## 正文部分
>>>>>

爬虫案例（知乎严选）

测试茶馆 2021-04-20

1023

上个月无意中在知乎上看到一篇还不错的文章，可是竟然要收费0.3元/天，鉴于敬佩知乎人的编故事能力，遂决定还是下单买上一个月的会员吧，首月充值9.9还是很划算的，再想想，发现9.9看一篇文章太心疼我的银行卡了。这个时候就用上了我的大学毕设功力——网络爬虫。然后开始上网搜索爬虫框架。

当前较为流行的爬虫框架有scrapy和bs4，想着总是要学，不如学个强大的，以下是对比（此处粘贴前人经验，我实在太懒了）。

reuqest 和 bs4（BeautifulSoup4）	scrapy
request和bs类似于一个空的大房子，你需要什么搬什么进去	scrapy类似于大房子已经建立好了多个功能房，你需要什么，直接进去各自的房间，找出那个功能就好了
如果爬虫很大（要有日志模块，或者其他的小功能之类的），request和bs的大房子可能会乱七八糟，这时候就需要建功能房，造函数，如果爬虫的需求很随便（对，就是随便，不要求后续维护之类，可能是导师心血来潮叫你爬一爬），request和bs就很方便	scrapy进去前还需要提前熟悉它的各个功能调用方式，scrapy多个模块，可能也会让初学者比较懵，但是熟悉后，发现scrapy有好多小功能封装比较完善，比如ItemLoader，批处理每个Item的字段，超方便

看完以上之后我的第一想法就是学习scrapy，然后开始搭scrapy框架，费了一点时间搭好了，实例如下：

以上案例是我爬取的《尸语者》小说，小说网址如下：

https://www.kanunu8.com/book4/10541/

这个网站几乎没有任何反爬策略，练手还是蛮简单的。

scrapy这个框架功能很强大，但是也稍微有些复杂，特别对于我这个已经熟悉用“selenium+正则”解决问题的人来说，重新去了解一个框架的使用方法还是挺痛苦的，可能还是造车轮更适合我。（其实主要原因在于2个问题，一个是知乎的登录让人很崩溃，我并不会用scrapy的session，第二个是知乎针对scrapy的反爬策略，已形成的对策真的难以破解，百度也没有合适的解决方法）

然后我又折返回去，决定使用原始办法“selenium+bs4”解决问题，效率也许低一些，不过还是能忍受的，然后就是安装bs4，pip在线安装就好。

然后就是建工程，建目录，如下工程就是了：

第0步，启动代理浏览器，手动打开知乎并登陆（目的是为了解决session问题），进入要爬取的知乎严选页面，然后打开页面源码，复制页面源码div内所有内容（为了解决js动态加载问题）

第1步，将复制的div全部内容粘贴到本地html文件中

第2步，执行tools脚本，解析html文件，将每本书对应的url进行输出到文本文件

第3步，检查url保存的文本文件

第4步，执行yanxuan.py文件，循环获取每本书的内容并保存到对应文件夹下对应文件中。

第5步，收菜

其中最重要的就是启动代理浏览器，解析html中url，以及循环获取url并读取内容保存。

启动谷歌代理浏览器命令：

/Applications/Google\ Chrome.app/Contents/MacOS/Google\ Chrome --remote-debugging-port=9222 --user-data-dir='/Users/XXXXXX/Public'

tools.py源码：

#用来分析获取a标签的href地址，前一步是把知乎某类书籍列表源码粘贴到html文件，然后将输出内容经过清洗，只选取pub域内的地址填入临时文件


from bs4 import BeautifulSoup


f = open('/Users/XXXXX/Selenium_spider/value/ebok.html','r')

<<<<<

取自数据集的条目:
>>>>>

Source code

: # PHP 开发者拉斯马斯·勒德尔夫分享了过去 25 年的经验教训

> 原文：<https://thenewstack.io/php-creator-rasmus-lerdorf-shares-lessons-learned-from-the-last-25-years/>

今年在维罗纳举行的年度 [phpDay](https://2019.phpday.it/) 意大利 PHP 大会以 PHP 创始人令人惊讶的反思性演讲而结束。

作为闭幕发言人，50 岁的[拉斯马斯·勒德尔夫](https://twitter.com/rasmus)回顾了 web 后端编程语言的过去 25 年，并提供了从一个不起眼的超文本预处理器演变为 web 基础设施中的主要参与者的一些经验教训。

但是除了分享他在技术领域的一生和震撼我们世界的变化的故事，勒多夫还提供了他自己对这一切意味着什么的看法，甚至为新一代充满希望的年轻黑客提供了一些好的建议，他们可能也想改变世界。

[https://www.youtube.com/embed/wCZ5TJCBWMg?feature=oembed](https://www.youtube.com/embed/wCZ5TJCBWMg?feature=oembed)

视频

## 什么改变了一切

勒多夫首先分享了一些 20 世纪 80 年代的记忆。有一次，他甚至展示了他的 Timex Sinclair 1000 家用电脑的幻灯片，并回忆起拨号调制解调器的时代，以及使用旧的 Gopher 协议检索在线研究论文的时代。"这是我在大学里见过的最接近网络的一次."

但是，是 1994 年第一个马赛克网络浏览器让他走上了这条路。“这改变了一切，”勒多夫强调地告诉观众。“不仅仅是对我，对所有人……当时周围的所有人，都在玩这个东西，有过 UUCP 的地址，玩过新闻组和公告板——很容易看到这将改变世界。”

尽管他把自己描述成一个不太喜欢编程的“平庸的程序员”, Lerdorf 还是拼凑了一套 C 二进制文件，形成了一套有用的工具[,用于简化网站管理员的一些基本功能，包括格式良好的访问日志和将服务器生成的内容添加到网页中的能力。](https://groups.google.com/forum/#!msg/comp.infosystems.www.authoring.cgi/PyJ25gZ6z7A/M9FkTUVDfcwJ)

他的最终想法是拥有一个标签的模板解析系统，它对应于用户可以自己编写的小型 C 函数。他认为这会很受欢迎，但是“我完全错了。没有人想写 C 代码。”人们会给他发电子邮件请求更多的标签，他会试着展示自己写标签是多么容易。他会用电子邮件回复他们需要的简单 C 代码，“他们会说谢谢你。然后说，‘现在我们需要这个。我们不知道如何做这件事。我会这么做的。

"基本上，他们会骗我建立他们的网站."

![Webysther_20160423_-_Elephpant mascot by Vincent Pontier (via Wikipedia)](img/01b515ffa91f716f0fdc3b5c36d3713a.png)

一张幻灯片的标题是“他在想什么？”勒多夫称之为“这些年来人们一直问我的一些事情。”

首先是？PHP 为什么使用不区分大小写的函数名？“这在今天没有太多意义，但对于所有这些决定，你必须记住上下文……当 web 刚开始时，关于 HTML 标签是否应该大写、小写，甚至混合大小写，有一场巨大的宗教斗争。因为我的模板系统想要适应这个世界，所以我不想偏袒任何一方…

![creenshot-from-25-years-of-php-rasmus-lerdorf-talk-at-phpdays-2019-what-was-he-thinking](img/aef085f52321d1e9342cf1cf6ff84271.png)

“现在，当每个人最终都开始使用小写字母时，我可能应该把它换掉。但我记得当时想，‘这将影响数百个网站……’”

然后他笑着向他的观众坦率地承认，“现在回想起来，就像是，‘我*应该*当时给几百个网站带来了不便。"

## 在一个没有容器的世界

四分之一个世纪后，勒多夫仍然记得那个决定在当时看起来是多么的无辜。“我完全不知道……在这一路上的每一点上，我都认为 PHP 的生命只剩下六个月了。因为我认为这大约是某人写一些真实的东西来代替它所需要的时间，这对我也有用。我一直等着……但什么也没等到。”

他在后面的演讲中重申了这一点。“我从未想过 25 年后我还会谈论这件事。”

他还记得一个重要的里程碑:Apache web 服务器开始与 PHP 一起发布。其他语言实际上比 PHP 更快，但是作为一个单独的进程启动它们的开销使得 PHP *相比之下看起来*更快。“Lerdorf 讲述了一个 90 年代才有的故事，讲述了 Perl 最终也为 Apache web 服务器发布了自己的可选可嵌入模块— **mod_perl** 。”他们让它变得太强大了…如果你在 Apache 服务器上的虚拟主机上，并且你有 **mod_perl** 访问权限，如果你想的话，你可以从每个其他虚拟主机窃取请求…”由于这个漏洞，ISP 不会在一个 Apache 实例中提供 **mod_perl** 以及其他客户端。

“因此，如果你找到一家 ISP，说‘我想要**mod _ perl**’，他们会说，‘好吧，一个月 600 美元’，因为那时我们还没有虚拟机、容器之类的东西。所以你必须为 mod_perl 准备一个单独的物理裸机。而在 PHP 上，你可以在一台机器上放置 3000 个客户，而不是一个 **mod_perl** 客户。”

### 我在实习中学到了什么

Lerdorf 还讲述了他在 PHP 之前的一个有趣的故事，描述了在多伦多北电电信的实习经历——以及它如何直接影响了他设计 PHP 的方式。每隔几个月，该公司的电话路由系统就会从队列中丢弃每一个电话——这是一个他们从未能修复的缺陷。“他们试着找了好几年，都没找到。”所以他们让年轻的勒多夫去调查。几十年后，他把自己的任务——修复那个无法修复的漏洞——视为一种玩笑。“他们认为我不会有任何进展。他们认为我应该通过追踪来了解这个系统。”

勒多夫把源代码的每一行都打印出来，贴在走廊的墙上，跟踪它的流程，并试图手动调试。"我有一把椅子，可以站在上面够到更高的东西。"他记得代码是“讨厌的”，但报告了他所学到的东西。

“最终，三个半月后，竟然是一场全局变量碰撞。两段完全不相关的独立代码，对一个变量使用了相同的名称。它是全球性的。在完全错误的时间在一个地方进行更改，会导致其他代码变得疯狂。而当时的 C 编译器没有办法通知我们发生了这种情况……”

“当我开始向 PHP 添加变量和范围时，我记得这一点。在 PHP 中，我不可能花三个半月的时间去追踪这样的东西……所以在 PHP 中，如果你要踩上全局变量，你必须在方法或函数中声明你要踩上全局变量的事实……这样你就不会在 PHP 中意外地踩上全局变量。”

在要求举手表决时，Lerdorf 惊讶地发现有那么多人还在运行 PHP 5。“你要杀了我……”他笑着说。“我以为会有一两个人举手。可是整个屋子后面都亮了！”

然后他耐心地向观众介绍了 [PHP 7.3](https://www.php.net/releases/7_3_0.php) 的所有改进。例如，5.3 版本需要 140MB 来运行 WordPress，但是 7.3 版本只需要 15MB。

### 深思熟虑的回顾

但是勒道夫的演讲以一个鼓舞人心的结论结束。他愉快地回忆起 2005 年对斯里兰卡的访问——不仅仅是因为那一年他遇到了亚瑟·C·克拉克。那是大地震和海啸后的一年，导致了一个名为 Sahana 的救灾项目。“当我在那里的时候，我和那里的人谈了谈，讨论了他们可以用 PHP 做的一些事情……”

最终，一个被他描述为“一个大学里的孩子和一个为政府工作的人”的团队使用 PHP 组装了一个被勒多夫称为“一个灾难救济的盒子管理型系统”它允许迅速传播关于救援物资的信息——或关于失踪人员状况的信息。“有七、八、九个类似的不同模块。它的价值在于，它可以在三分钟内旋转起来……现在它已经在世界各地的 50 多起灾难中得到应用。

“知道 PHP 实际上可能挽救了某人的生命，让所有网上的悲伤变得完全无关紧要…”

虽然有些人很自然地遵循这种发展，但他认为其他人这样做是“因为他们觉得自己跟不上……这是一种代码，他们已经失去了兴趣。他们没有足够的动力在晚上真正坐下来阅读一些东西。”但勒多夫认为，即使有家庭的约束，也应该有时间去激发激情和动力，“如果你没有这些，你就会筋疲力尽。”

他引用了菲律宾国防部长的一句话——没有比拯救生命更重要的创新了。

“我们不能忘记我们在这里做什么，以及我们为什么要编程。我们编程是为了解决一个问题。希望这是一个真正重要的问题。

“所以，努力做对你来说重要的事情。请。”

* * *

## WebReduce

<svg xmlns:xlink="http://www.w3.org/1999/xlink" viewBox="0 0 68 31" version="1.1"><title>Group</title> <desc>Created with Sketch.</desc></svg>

<<<<<

## 练习题目
**1)** 请照原文抄录正文部分中从“以上案例是我爬取的《尸语者》小说，小说网址如下：”开始、到“bs4，pip在线安装就好。”结束的文字。
**2)** 逐行列出条目中含有字符串“from”的所有行，区分大小写。

## 依次作答
**1)**
以上案例是我爬取的《尸语者》小说，小说网址如下：

https://www.kanunu8.com/book4/10541/

这个网站几乎没有任何反爬策略，练手还是蛮简单的。

scrapy这个框架功能很强大，但是也稍微有些复杂，特别对于我这个已经熟悉用“selenium+正则”解决问题的人来说，重新去了解一个框架的使用方法还是挺痛苦的，可能还是造车轮更适合我。（其实主要原因在于2个问题，一个是知乎的登录让人很崩溃，我并不会用scrapy的session，第二个是知乎针对scrapy的反爬策略，已形成的对策真的难以破解，百度也没有合适的解决方法）

然后我又折返回去，决定使用原始办法“selenium+bs4”解决问题，效率也许低一些，不过还是能忍受的，然后就是安装bs4，pip在线安装就好。

**2)**
> 原文：<https://thenewstack.io/php-creator-rasmus-lerdorf-shares-lessons-learned-from-the-last-25-years/>
![creenshot-from-25-years-of-php-rasmus-lerdorf-talk-at-phpdays-2019-what-was-he-thinking](img/aef085f52321d1e9342cf1cf6ff84271.png)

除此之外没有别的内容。